Ciao mamà
Rifugiati nei paesi spopolati delle Dolomiti
In Cadore, sulle montagne, la comunità accoglie i richiedenti asilo. Nelle casette dei paesi spopolati sulle Dolomiti orientali, arrivano giovani africani, afghani e pachistani che puliscono le strade, falciano l’erba, riparano le recinzioni. Piccoli gruppi di rifugiati, ospitati nelle frazioni e nei comuni. Seguono corsi professionali, lavorano per imparare un mestiere. E’ la strategia di accoglienza diffusa della Cadore Scs, aderente a Legacoop e Confcooperative. Oggi, i rifugiati partecipano a progetti di riqualificazione degli orti e provano a far nascere una coltivazione sperimentale di carciofi alpini insieme ai disabili. Nella radice celtica del nome “Cadore”, c’è anche il significato di “battaglia” e “roccaforte”. E’ un territorio difficile. La crisi dell’industria dell’occhiale è stata dura. Ma qui si sperimenta l’amicizia tra montanari del Nord Italia, subsahariani e orientali. Grazie al lavoro di rete di una cooperativa di comunità che si ispira ad un modello di accoglienza diffusa con case a Perarolo, Domegge, Lozzo e Valle di Cadore.
Testo, foto, video ed editing a cura di Angela Zurzolo @cooptelling
SU MENO DI 20 ABITANTI, 4 SONO AFRICANI - Quando la incontrano per strada, la chiamano “mamà”. Costantina ha i capelli bianchi e da poco ha dei vicini di casa africani. Dalle onde sui barconi, sono arrivati sani e salvi fino alle pendici innevate dell’Antelao. Molti hanno ancora l’incubo della Libia negli occhi. Ma qui c’è la montagna a proteggerli dai ricordi.
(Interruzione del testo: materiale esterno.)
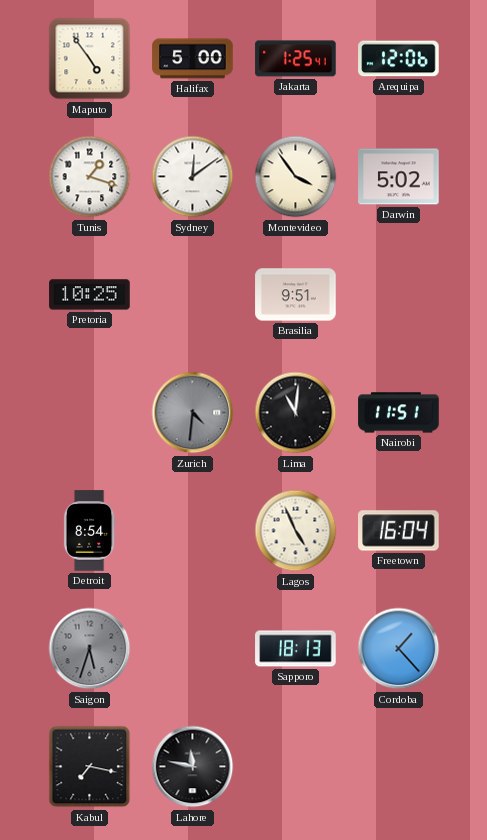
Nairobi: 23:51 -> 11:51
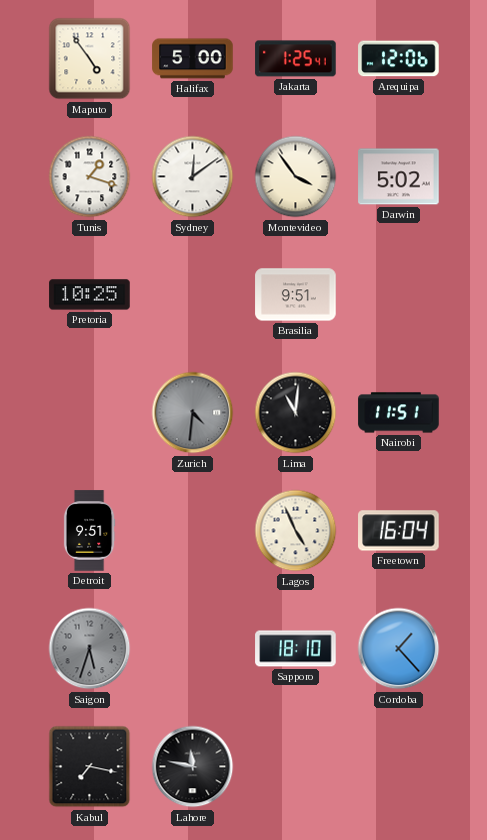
Detroit: 8:54 -> 9:51
Sapporo: 18:13 -> 18:10
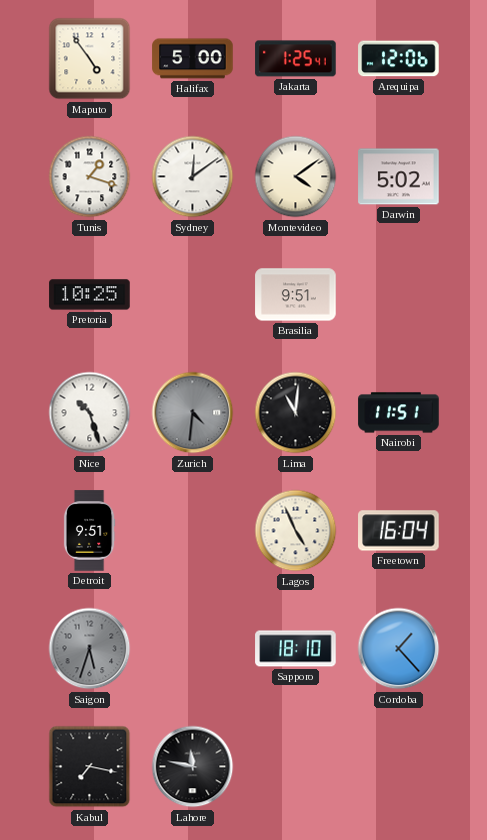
Montevideo: 3:54 -> 4:09
Nice: none -> 10:27
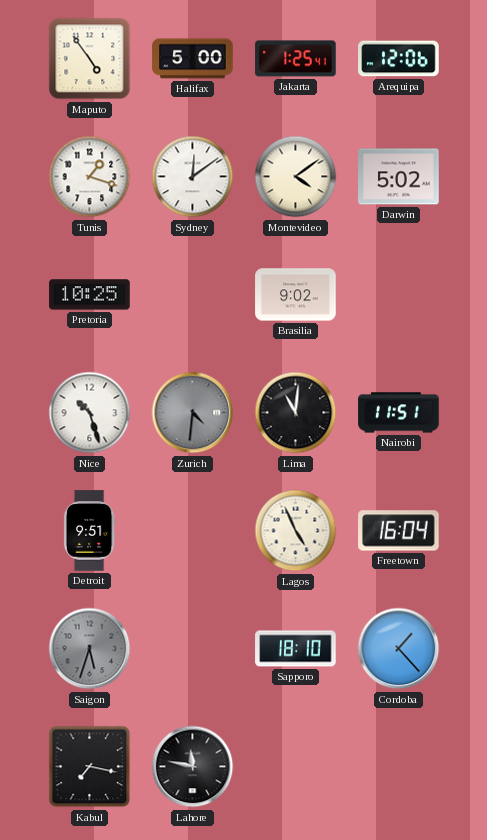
Brasilia: 9:51 -> 9:02
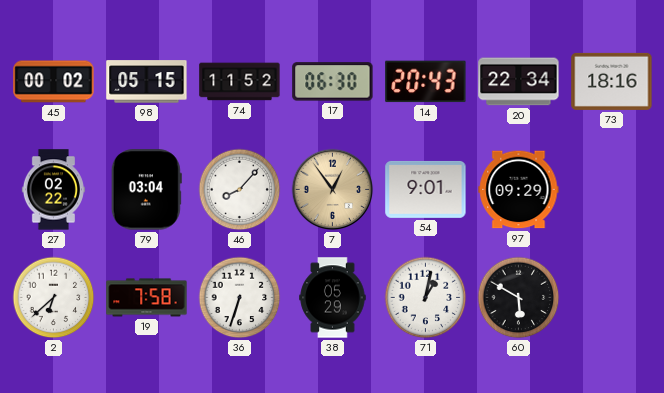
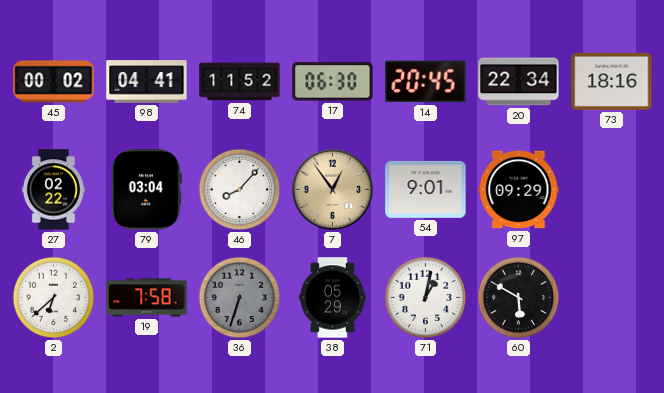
98: 05:15 -> 04:41
14: 20:43 -> 20:45
36 dial: white -> grey
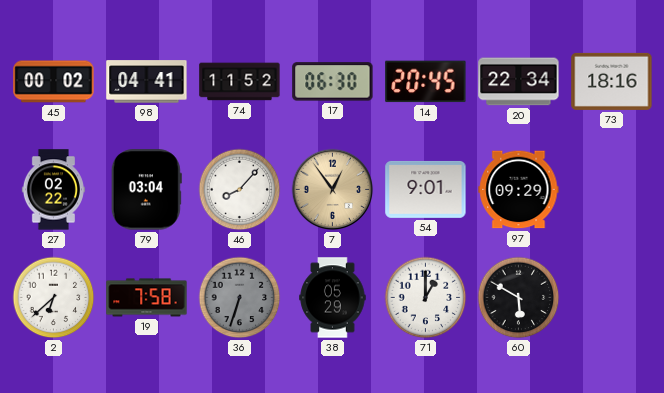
71: 1:02 -> 1:00
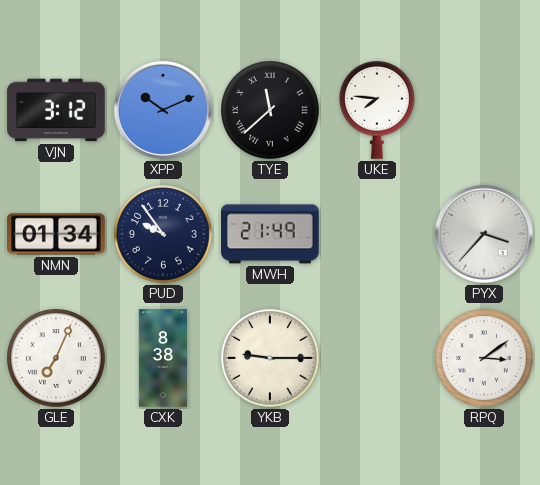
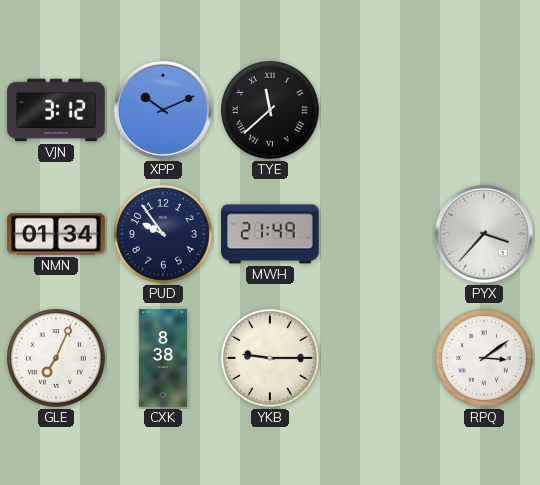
UKE: 7:46 -> none
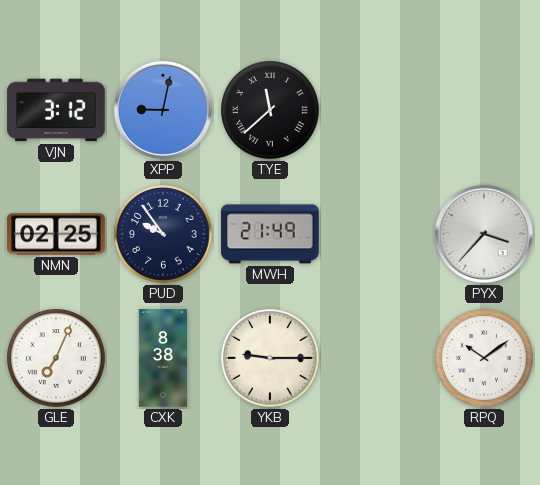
XPP: 10:11 -> 9:02
NMN: 01:34 -> 02:25
RPQ: 3:09 -> 10:09
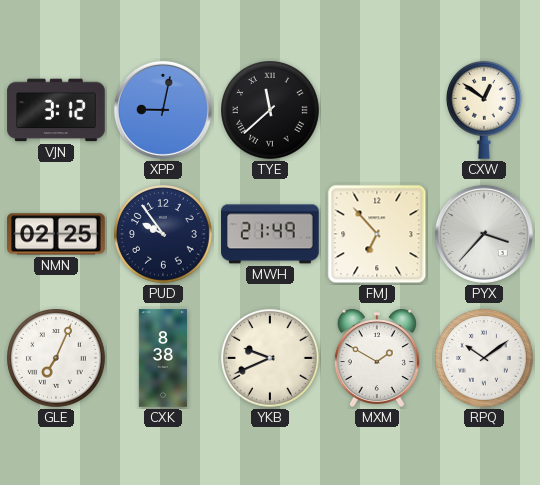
CXW: none -> 12:51
FMJ: none -> 6:53
YKB: 9:15 -> 9:41
MXM: none -> 1:50
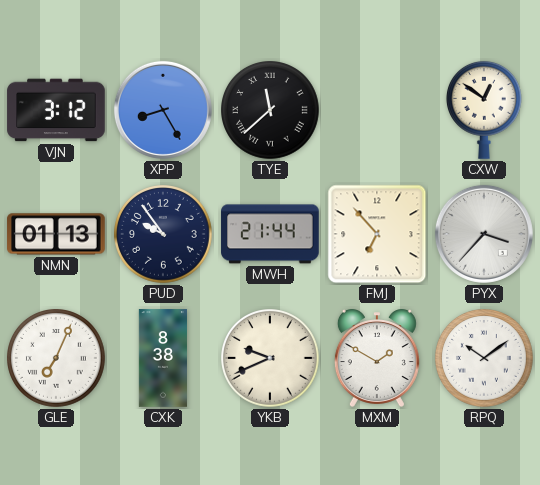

A Vallesina ci sono meno di venti abitanti. E tutti conoscono la casetta vicino al fiume in cui vivono i quattro migranti ospitati dalla cooperativa Cadore. Kamara è uno di loro.
E’ AMICIZIA TRA DUE FALEGNAMI - Quando sei mesi fa è arrivato qui- in questo paese “molto molto tranquillo”, come dice scherzando - Kamara ha subito fatto visita al suo vicino. Fabio si è affacciato alla finestra e si è trovato di fronte lui, con gli occhi puntati sulla porta della carpenteria. Nel suo Paese, Kamara era un falegname. Come suo padre. E grazie all’amicizia con Fabio, socio della cooperativa di comunità, è potuto tornare a lavorare il legno. E a mostrare orgoglioso i telai per la tessitura che sta realizzando per i bambini della scuola di Belluno.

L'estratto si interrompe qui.